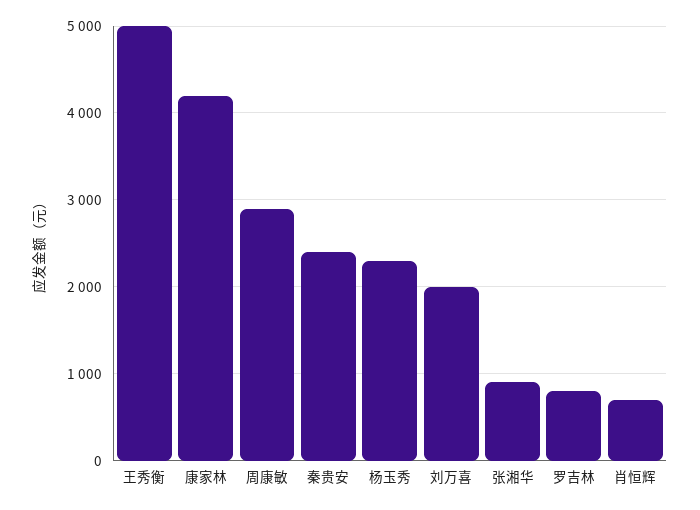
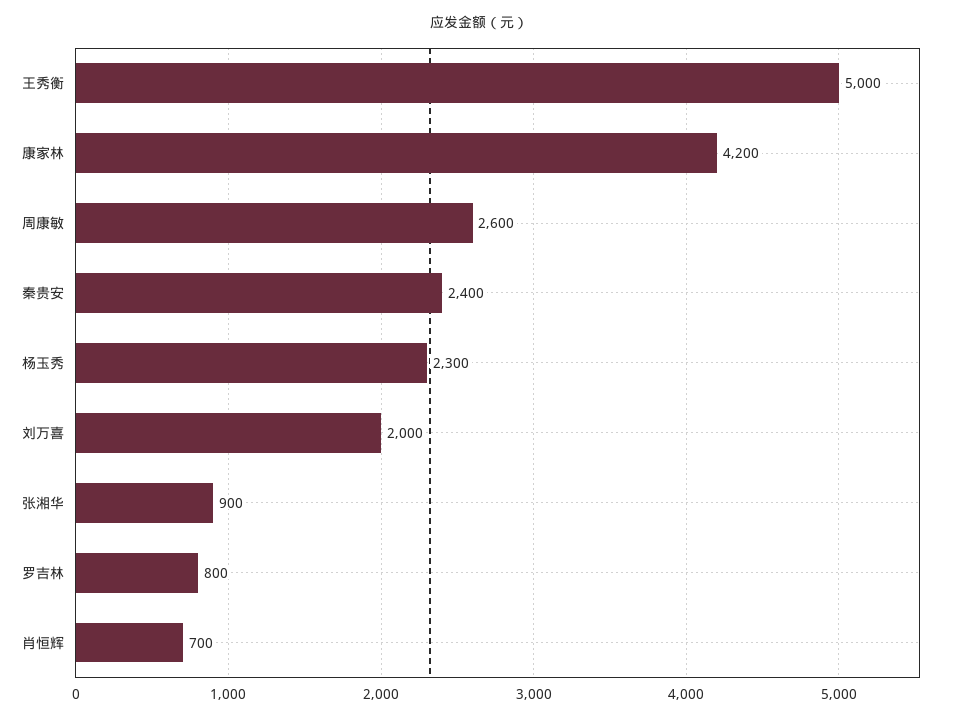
  {
    "王秀衡": 5000,
    "康家林": 4200,
-   "周康敏": 2900,
+   "周康敏": 2600,
    "秦贵安": 2400,
    "杨玉秀": 2300,
    "刘万喜": 2000,
    "张湘华": 900,
    "罗吉林": 800,
    "肖恒辉": 700
  }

◆ ◆ ◆ ◆

Output all of the listing above, exactly as given, but without its pictures.

*Output for this exercise*.
  {
    "王秀衡": 5000,
    "康家林": 4200,
-   "周康敏": 2900,
+   "周康敏": 2600,
    "秦贵安": 2400,
    "杨玉秀": 2300,
    "刘万喜": 2000,
    "张湘华": 900,
    "罗吉林": 800,
    "肖恒辉": 700
  }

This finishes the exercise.